Ufff, skończyłam. Dawno mnie tak książka nie zmęczyła, w dodatku oszukując opisem, że będzie interesująca. Lubię książki o historii, lubię się dowiadywać nowych rzeczy, lubię, kiedy ktoś mi podaje fakty i daty, ale nawet w książkach popularnonaukowych szukam czegoś jeszcze, czegoś, co będzie pociągające.
Zapowiadało się ciekawie - tytuł obiecujący, autor ewidentnie wie, o czym pisze, to widać z treści, z każdego rozdziału, ale...
Oczekiwałam książki o historii szpiegostwa i można powiedzieć, że taką dostałam, ale...
Miał być przekrój historyczny przez wiele epok, poczynając od czasów biblijnych do współczesności i jest, ale...
No właśnie. Ale.
Miałam wrażenie, że czytam podręcznik do klasy nie wiem której, tak skonstruowany, żeby się na wszelki wypadek uczeń nie zainteresował i nie zainspirował do dalszych poszukiwań.
Autor rzeczywiście zaczął od opowieści biblijnych, Noego wysyłającego ptaki i Mojżesza wysyłającego szpiegów do Kanaanu, potem przeszedł do pierwszej konkretnej i ciekawej osoby, czyli Sun Zi - chińskiego mistrza, którego tekst "Sztuka wojny" jest do tej pory bardzo aktualnym kompendium wiedzy, jak powinno się prowadzić działania wojenne (bądź zarządzać wielką firmą), następnie gładko się prześlizgnął przez Rzym i średniowiecze.... I właściwie mimo nagromadzenia faktów i dat - niczego ciekawego się nie dowiedziałam.
W rozdziale IV, poświęconym wywiadowi papieskiemu doczytałam, że Marii Stuart prześladującej anglikanów nadano miano Krwawej Mary, co mnie bardzo zdziwiło, bo dotychczas trwałam w przekonaniu, że nazywano tak Marię Tudor - ale pewnie głupia ja, autor jest historykiem, to wie lepiej.
Potem mamy omówienie początków służb wywiadowczych w Anglii, opryczniny w Rosji, działalności kardynała Richelieu we Francji - i nadal poza datami, nazwami i nazwiskami - nie ma nic, co by mogło zafrapować czytelnika.
Nawet rozdziały poświęcone konkretnym osobom, takim jak Vidocq, Mata Hari, czy Stieber - naszpikowane są informacjami oficjalnymi, tu pojechał, z tym się spotkał, to założył - ale nie mówią ani słowa o ludziach.
To mam przede wszystkim do zarzucenia tej pozycji - informacje o partiach i związkach (jak choćby KNP Lelewela), czy działaniach Piłsudskiego i Dmowskiego w porozumieniu z Japonią czy Austro-Węgrami - kompletnie nie przybliżają mi, jako czytelnikowi laikowi, historii szpiegów.
Nie oczekiwałam powieści sensacyjnej, ale jednak czegoś, co będzie pokazywało działalność agentów, a nie działalność założycieli agentur.
Przyznaję autorowi ogromną wiedzę, natomiast sposób jej podania uważam za absolutnie fatalny.
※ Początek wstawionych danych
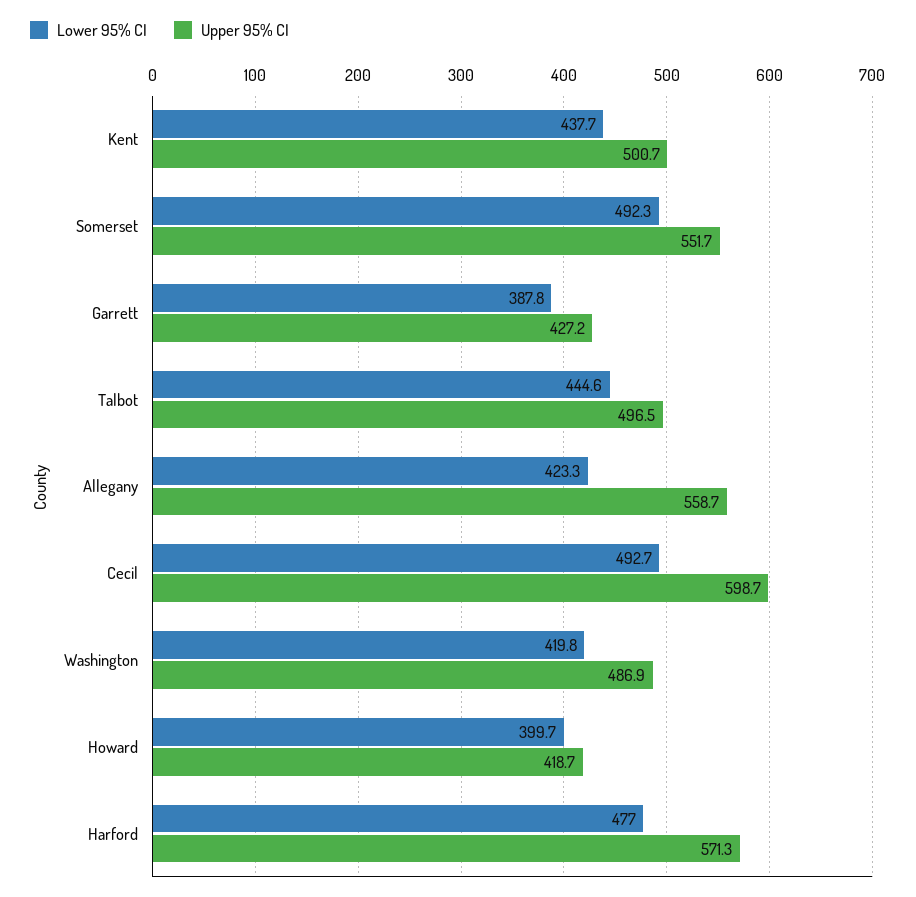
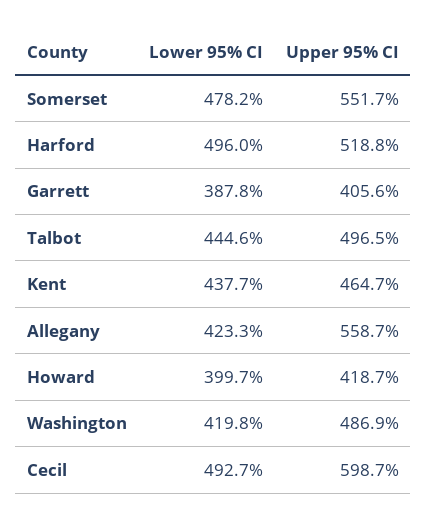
  {
    "Lower 95% CI": {
      "Kent": 437.7,
-     "Somerset": 492.3,
+     "Somerset": 478.2,
      "Garrett": 387.8,
      "Talbot": 444.6,
      "Allegany": 423.3,
      "Cecil": 492.7,
      "Washington": 419.8,
      "Howard": 399.7,
-     "Harford": 477
+     "Harford": 496
    },
    "Upper 95% CI": {
-     "Kent": 500.7,
+     "Kent": 464.7,
      "Somerset": 551.7,
-     "Garrett": 427.2,
+     "Garrett": 405.6,
      "Talbot": 496.5,
      "Allegany": 558.7,
      "Cecil": 598.7,
      "Washington": 486.9,
      "Howard": 418.7,
-     "Harford": 571.3
+     "Harford": 518.8
    }
  }

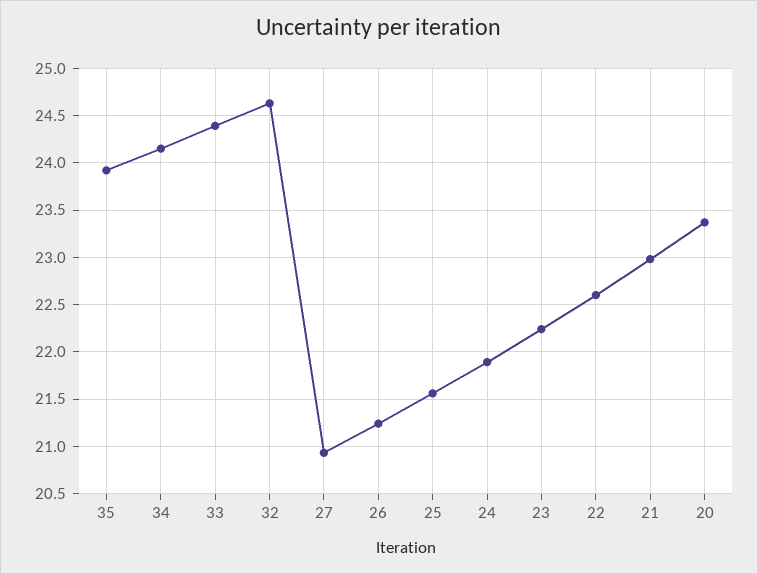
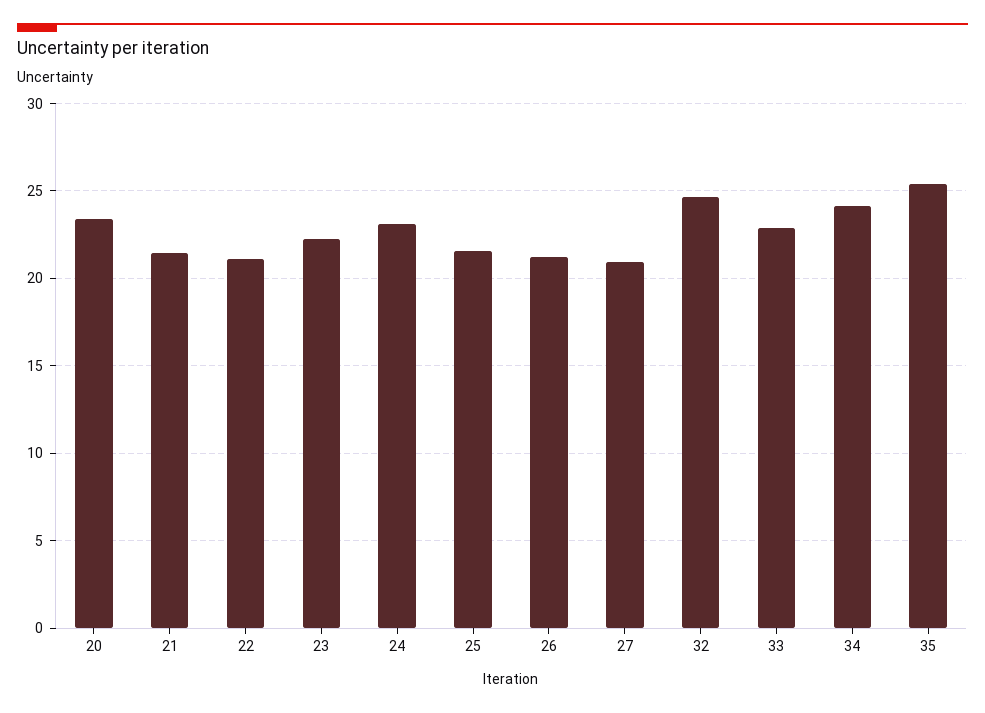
  {
-   "35": 23.9,
+   "35": 25.5,
    "34": 24.2,
-   "33": 24.4,
+   "33": 23,
    "32": 24.6,
    "27": 20.9,
    "26": 21.2,
    "25": 21.6,
-   "24": 21.9,
+   "24": 23,
    "23": 22.2,
-   "22": 22.6,
+   "22": 21,
-   "21": 23,
+   "21": 21.5,
    "20": 23.4
  }

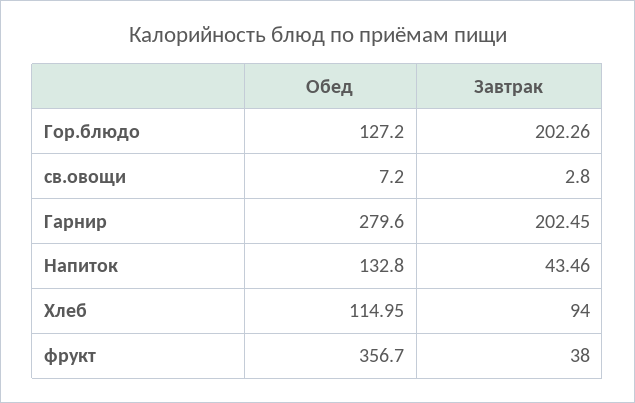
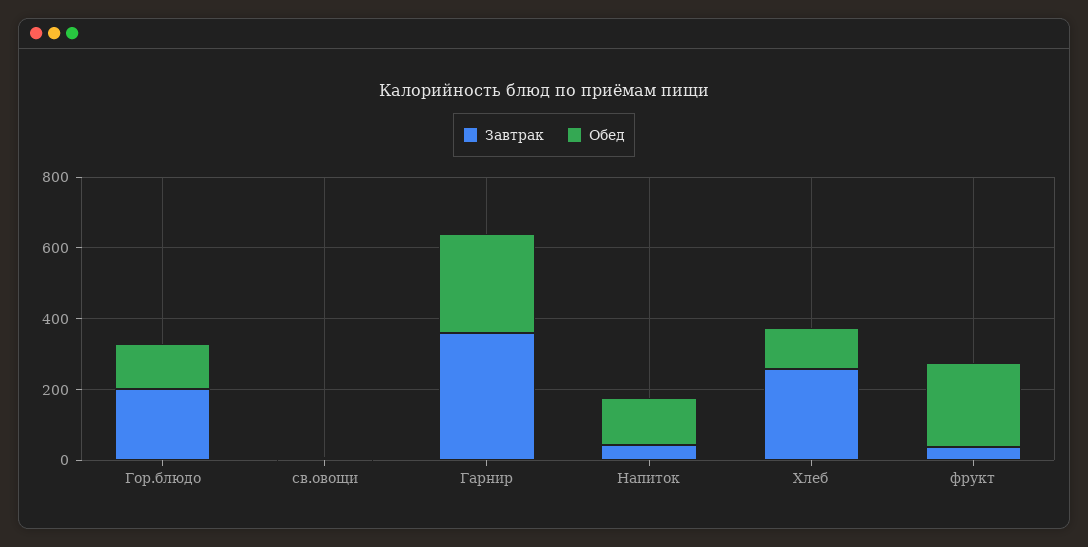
  {
    "Обед": {
      "Гор.блюдо": 127.2,
      "св.овощи": 7.2,
      "Гарнир": 279.6,
      "Напиток": 132.8,
      "Хлеб": 114.95,
-     "фрукт": 356.7
+     "фрукт": 250
    },
    "Завтрак": {
      "Гор.блюдо": 202.26,
      "св.овощи": 2.8,
-     "Гарнир": 202.45,
+     "Гарнир": 350,
      "Напиток": 43.46,
-     "Хлеб": 94,
+     "Хлеб": 250,
      "фрукт": 38
    }
  }

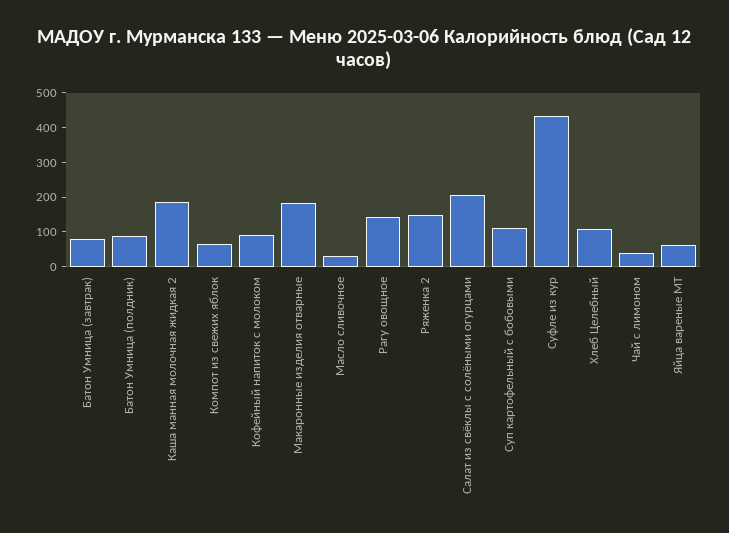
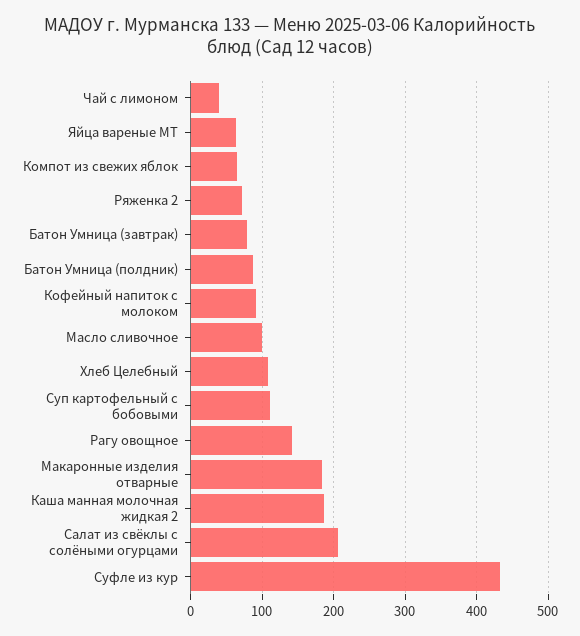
  {
    "Батон Умница (завтрак)": 80,
    "Батон Умница (полдник)": 90,
    "Каша манная молочная жидкая 2": 190,
    "Компот из свежих яблок": 70,
    "Кофейный напиток с молоком": 90,
    "Макаронные изделия отварные": 180,
-   "Масло сливочное": 25,
+   "Масло сливочное": 100,
    "Рагу овощное": 140,
-   "Ряженка 2": 150,
+   "Ряженка 2": 70,
    "Салат из свёклы с солёными огурцами": 210,
    "Суп картофельный с бобовыми": 110,
    "Суфле из кур": 430,
    "Хлеб Целебный": 110,
    "Чай с лимоном": 40,
    "Яйца вареные МТ": 60
  }

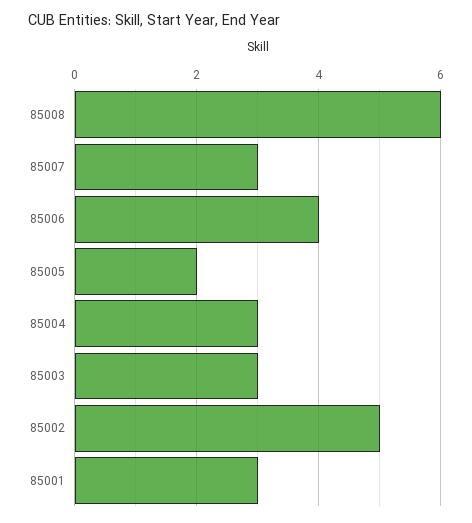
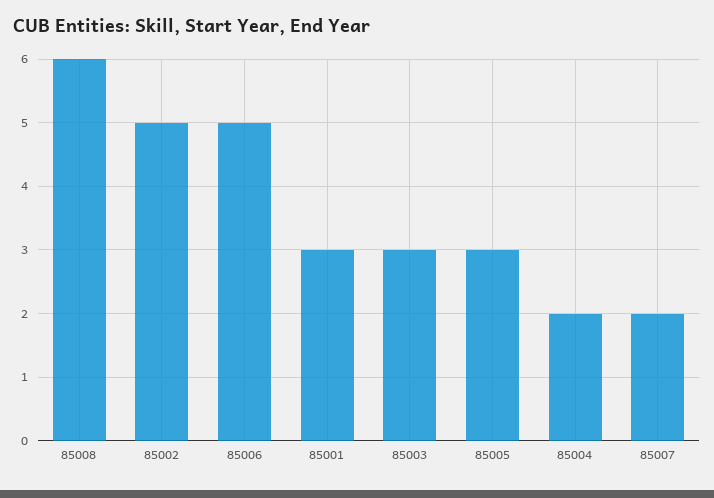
  {
    "85008": 6,
-   "85007": 3,
+   "85007": 2,
-   "85006": 4,
+   "85006": 5,
-   "85005": 2,
+   "85005": 3,
-   "85004": 3,
+   "85004": 2,
    "85003": 3,
    "85002": 5,
    "85001": 3
  }

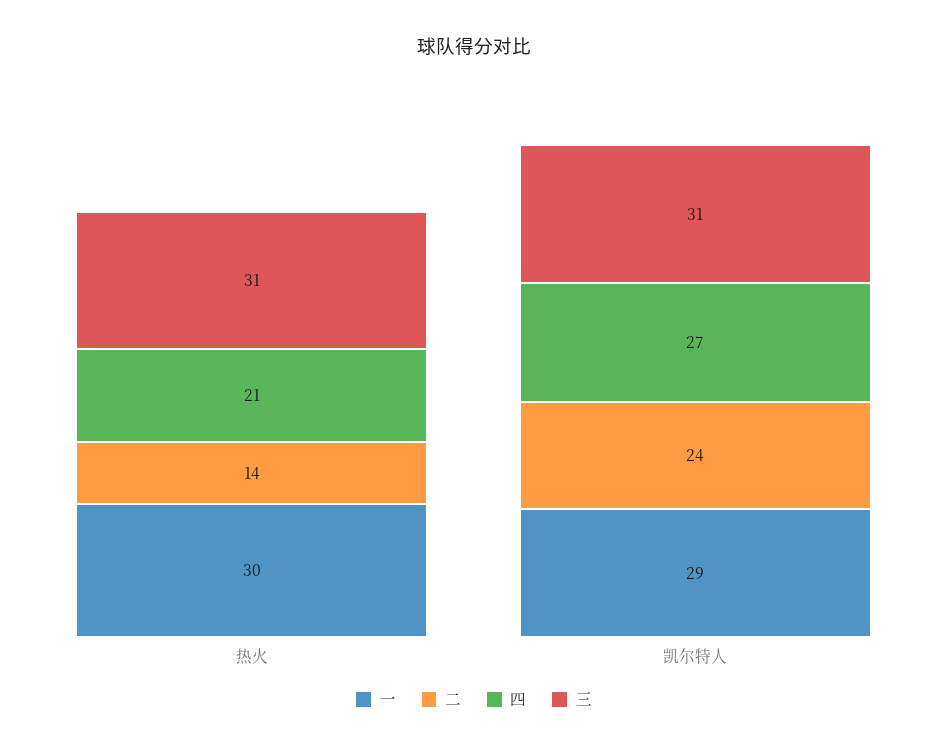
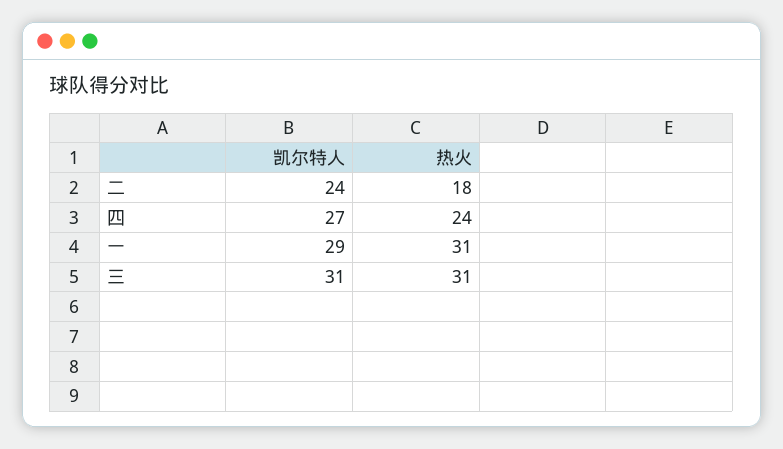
  {
    "一": {
-     "热火": 30,
+     "热火": 31,
      "凯尔特人": 29
    },
    "二": {
-     "热火": 14,
+     "热火": 18,
      "凯尔特人": 24
    },
    "四": {
-     "热火": 21,
+     "热火": 24,
      "凯尔特人": 27
    },
    "三": {
      "热火": 31,
      "凯尔特人": 31
    }
  }

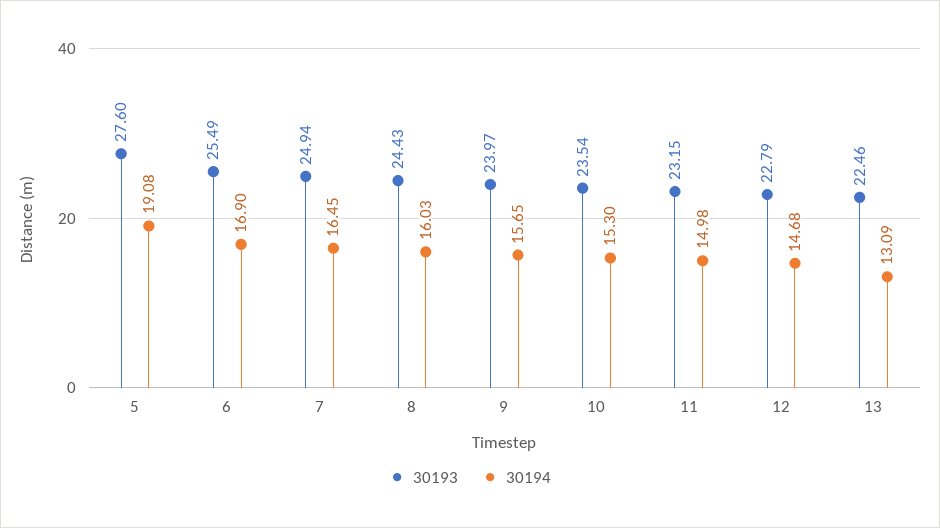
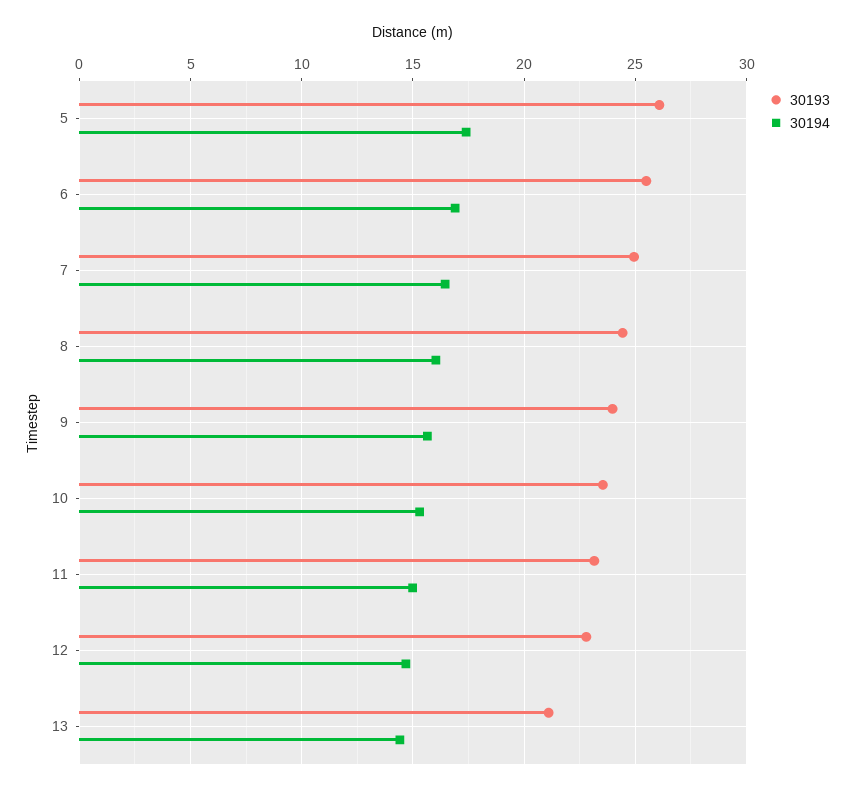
  {
    "30193": {
-     "5": 27.6,
+     "5": 26,
      "6": 25.49,
      "7": 24.94,
      "8": 24.43,
      "9": 23.97,
      "10": 23.54,
      "11": 23.15,
      "12": 22.79,
-     "13": 22.46
+     "13": 21
    },
    "30194": {
-     "5": 19.08,
+     "5": 17.5,
      "6": 16.9,
      "7": 16.45,
      "8": 16.03,
      "9": 15.65,
      "10": 15.3,
      "11": 14.98,
      "12": 14.68,
-     "13": 13.09
+     "13": 14.5
    }
  }

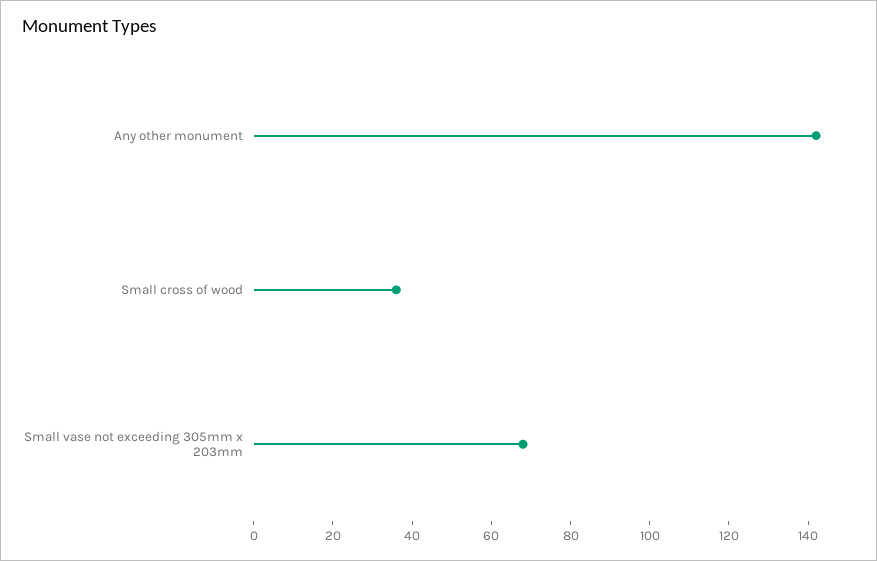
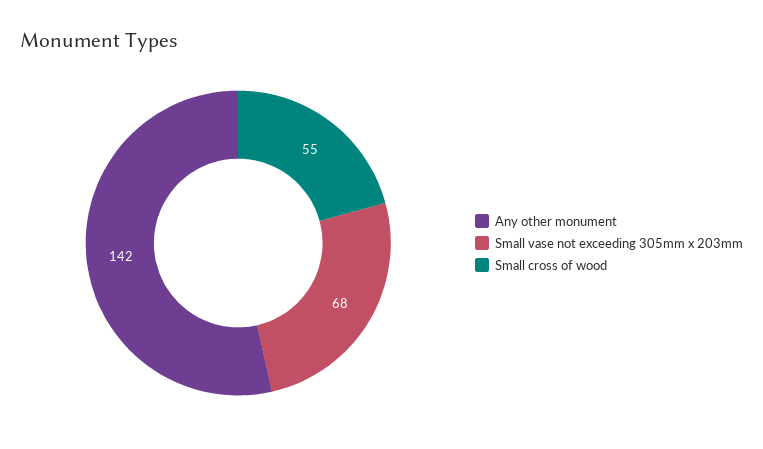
  {
    "Any other monument": 142,
-   "Small cross of wood": 35,
+   "Small cross of wood": 55,
    "Small vase not exceeding 305mm x 203mm": 68
  }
Fakt, że Stieber w werbowaniu agentów używał zarówno szantażu jak i przekupstwa - to nie jest informacja do tego typu publikacji, to jest oczywistość, że tak się to odbywa.
Jestem bardzo rozczarowana pozycją, na którą bardzo się cieszyłam, nie zamierzam jej zatrzymywać na półce, szkoda mi miejsca, zdecydowanie ląduje w spisie "oddam/wymienię", bo może komuś akurat tak podane informacje będą przydatne...
Za sam własny odbiór dałabym mniej gwiazdek, ale jednak doceniam ilość zawartych w książce informacji.